Can we find a regulated function with infinitely many discontinuities and the content of the set of discontinuities is not zero

lebesgue-integralreal-analysis

Can we find a jump continuous function(EDIT: according to answers, this terminology should be a regulated function) with infinitely many(countable or uncountable) discontinuities and the content of the set of discontinuities is not zero?

Note that there are two kinds of "Riemann-integrability" theorems in Calculus textbooks:

  1. If a function $f$ is bounded on $[a,b]$ and the set of points in $[a,b]$ at which $f$ is discontinuous has zero content then $f$ is Riemann integrable on $[a,b]$. (This comes from Folland advanced calculus 3rd edition. Theorem 4.13)
  2. If a function is regulated on $[a.b]$(of course bounded), then it is Riemann integrable on $[a,b]$. (This comes from Amann&Escher Analysis II(English Version) Theorem 3.4 and Remark 3.5)

I am trying to find the implication between these two theorems.

I know $1 \nrightarrow 2$ since $f(x) = sin(1/x)$ with $f(0)= 0 $ is a counterexample
How to show $2 \nrightarrow 1$? That's why I am trying to find this example.

EDIT2: This example is possible since $\mathbb Q$ is not content zero and we can construct a monotone(which is regulated) function discontinuous on $\mathbb Q$. For more details, see. Also, Example 5.62 in the book Elementary Real Analysis in this website also gives a same example.

Best Answer

Jumping in only because I find the terminology irritating.

A. Content zero vs measure zero.

Most authors use "content zero" to refer to the 19th century measure theory of Cantor-Peano-Jordan and "measure zero" to refer to the Lebesgue measure, dating from the first years of the 20th century.

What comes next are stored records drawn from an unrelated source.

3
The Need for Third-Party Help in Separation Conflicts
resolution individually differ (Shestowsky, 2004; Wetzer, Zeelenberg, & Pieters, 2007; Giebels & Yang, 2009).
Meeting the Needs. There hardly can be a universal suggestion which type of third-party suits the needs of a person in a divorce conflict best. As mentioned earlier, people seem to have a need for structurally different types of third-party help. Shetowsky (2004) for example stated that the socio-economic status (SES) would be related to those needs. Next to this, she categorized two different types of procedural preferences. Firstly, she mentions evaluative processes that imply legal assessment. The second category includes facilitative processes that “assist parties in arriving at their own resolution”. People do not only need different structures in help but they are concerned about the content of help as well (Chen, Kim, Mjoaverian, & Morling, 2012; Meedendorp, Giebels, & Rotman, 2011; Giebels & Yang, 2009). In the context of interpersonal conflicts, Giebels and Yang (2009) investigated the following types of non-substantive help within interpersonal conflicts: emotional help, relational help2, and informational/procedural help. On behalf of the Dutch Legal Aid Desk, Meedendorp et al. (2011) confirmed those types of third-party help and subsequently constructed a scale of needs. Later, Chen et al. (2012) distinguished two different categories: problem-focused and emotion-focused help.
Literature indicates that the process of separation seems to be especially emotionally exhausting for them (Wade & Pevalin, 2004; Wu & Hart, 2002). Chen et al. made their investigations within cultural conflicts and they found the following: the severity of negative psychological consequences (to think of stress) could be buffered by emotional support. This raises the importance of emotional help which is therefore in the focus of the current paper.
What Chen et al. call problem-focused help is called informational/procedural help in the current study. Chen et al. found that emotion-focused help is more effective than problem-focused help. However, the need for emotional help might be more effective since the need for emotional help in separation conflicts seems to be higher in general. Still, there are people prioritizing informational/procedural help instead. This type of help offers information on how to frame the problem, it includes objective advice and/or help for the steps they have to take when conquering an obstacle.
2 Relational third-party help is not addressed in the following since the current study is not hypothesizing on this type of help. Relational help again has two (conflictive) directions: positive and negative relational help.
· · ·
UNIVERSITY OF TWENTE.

You don't have to know much to connect them: a set has content zero if and only if the closure of the set has measure zero.

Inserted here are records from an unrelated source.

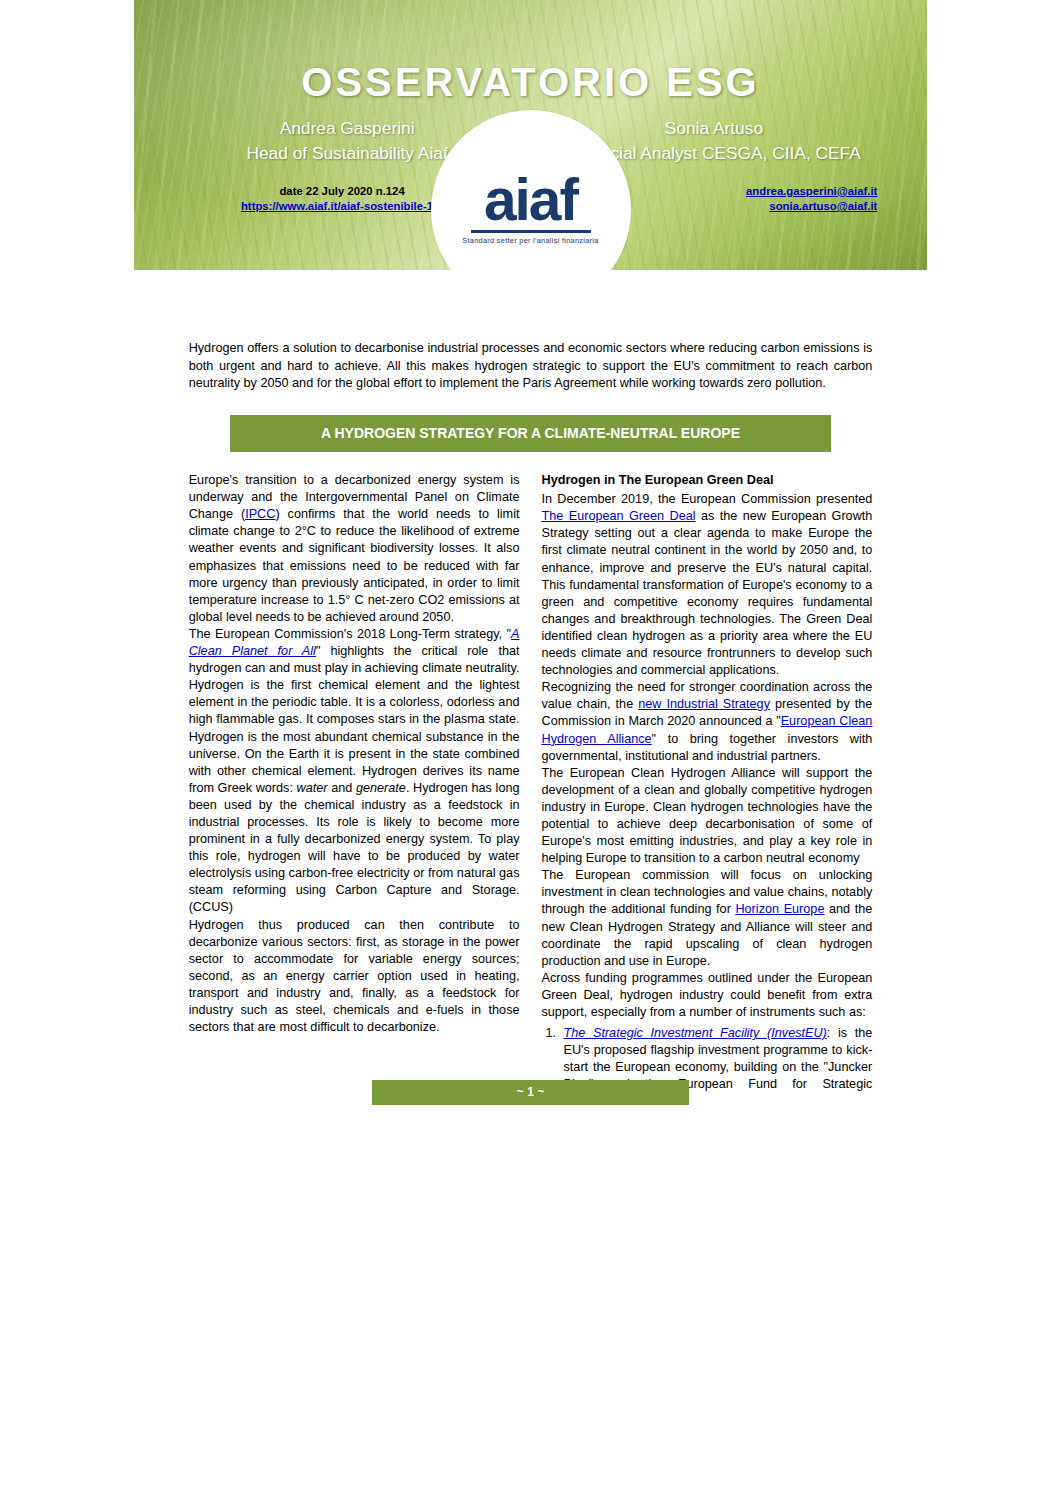OSSERVATORIO ESG
Andrea Gasperini
Head of Sustainability Aiaf
Sonia Artuso
Financial Analyst CESGA, CIIA, CEFA
date 22 July 2020 n.124
https://www.aiaf.it/aiaf-sostenibile-1-1
andrea.gasperini@aiaf.it sonia.artuso@aiaf.it
aiaf
Standard setter per l'analisi finanziaria
Hydrogen offers a solution to decarbonise industrial processes and economic sectors where reducing carbon emissions is both urgent and hard to achieve. All this makes hydrogen strategic to support the EU's commitment to reach carbon neutrality by 2050 and for the global effort to implement the Paris Agreement while working towards zero pollution.
A HYDROGEN STRATEGY FOR A CLIMATE-NEUTRAL EUROPE
Europe's transition to a decarbonized energy system is underway and the Intergovernmental Panel on Climate Change (IPCC) confirms that the world needs to limit climate change to 2°C to reduce the likelihood of extreme weather events and significant biodiversity losses. It also emphasizes that emissions need to be reduced with far more urgency than previously anticipated, in order to limit temperature increase to 1.5° C net-zero CO2 emissions at global level needs to be achieved around 2050.
The European Commission's 2018 Long-Term strategy, "A Clean Planet for All" highlights the critical role that hydrogen can and must play in achieving climate neutrality. Hydrogen is the first chemical element and the lightest element in the periodic table. It is a colorless, odorless and high flammable gas. It composes stars in the plasma state. Hydrogen is the most abundant chemical substance in the universe. On the Earth it is present in the state combined with other chemical element. Hydrogen derives its name from Greek words: water and generate. Hydrogen has long been used by the chemical industry as a feedstock in industrial processes. Its role is likely to become more prominent in a fully decarbonized energy system. To play this role, hydrogen will have to be produced by water electrolysis using carbon-free electricity or from natural gas steam reforming using Carbon Capture and Storage. (CCUS)
Hydrogen thus produced can then contribute to decarbonize various sectors: first, as storage in the power sector to accommodate for variable energy sources; second, as an energy carrier option used in heating, transport and industry and, finally, as a feedstock for industry such as steel, chemicals and e-fuels in those sectors that are most difficult to decarbonize.
Hydrogen in The European Green Deal
In December 2019, the European Commission presented The European Green Deal as the new European Growth Strategy setting out a clear agenda to make Europe the first climate neutral continent in the world by 2050 and, to enhance, improve and preserve the EU's natural capital. This fundamental transformation of Europe's economy to a green and competitive economy requires fundamental changes and breakthrough technologies. The Green Deal identified clean hydrogen as a priority area where the EU needs climate and resource frontrunners to develop such technologies and commercial applications.
Recognizing the need for stronger coordination across the value chain, the new Industrial Strategy presented by the Commission in March 2020 announced a "European Clean Hydrogen Alliance" to bring together investors with governmental, institutional and industrial partners.
The European Clean Hydrogen Alliance will support the development of a clean and globally competitive hydrogen industry in Europe. Clean hydrogen technologies have the potential to achieve deep decarbonisation of some of Europe's most emitting industries, and play a key role in helping Europe to transition to a carbon neutral economy
The European commission will focus on unlocking investment in clean technologies and value chains, notably through the additional funding for Horizon Europe and the new Clean Hydrogen Strategy and Alliance will steer and coordinate the rapid upscaling of clean hydrogen production and use in Europe.
Across funding programmes outlined under the European Green Deal, hydrogen industry could benefit from extra support, especially from a number of instruments such as:
The Strategic Investment Facility (InvestEU): is the EU's proposed flagship investment programme to kick-start the European economy, building on the "Juncker Plan" and the European Fund for Strategic Investments
~ 1 ~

Nobody now or in the 19th century would have said (mainly because it is way too weak)

Bounded and set of discontinuities is content zero $\implies$ Riemann integrable.

They knew back then exactly how to express this using the notion of content. We nowadays formulate this using "measure zero" since it is rather clumsy to state it using content.

Bounded and set of discontinuities is measure zero $\iff$ Riemann integrable.

This is usually called the Lebesgue criterion for Riemann integrability. It is, however, just a restatement of an earlier criterion due to Hankel (1870), Volterra (1875) and Ascoli (1881). Lebesgue gets credit only for restating it using his measure.

B. Jump continuous vs regulated

The OP uses "jump continuous" to refer to a function whose only discontinuities are jump discontinuities. Yeech!

That is not an interesting class of functions really, especially since there is a larger class of functions of considerable importance. This strange usage suggests that removable discontinuities are not allowed?

Definition. A function is said to be regulated if it has one-sided limits at each point.

Properties:

  1. Every regulated function has only countably many discontinuities.
  2. All discontinuities are either removable or jump discontinuities.
  3. Step functions are regulated.
  4. A function is regulated if and only if it is the uniform limit of a sequence of step functions.
  5. All regulated functions are Riemann integrable.

C. Connections you ask?

A countable set of real numbers has measure zero. It need not have content zero. So regulated functions are Riemann integrable because all regulated functions are bounded and the set of discontinuities is countable and therefore has measure zero [not content zero please!].

Alternatively all regulated functions are uniform limits of step functions. But step functions are Riemann integrable and uniform limits of Riemann integrable functions are also Riemann integrable.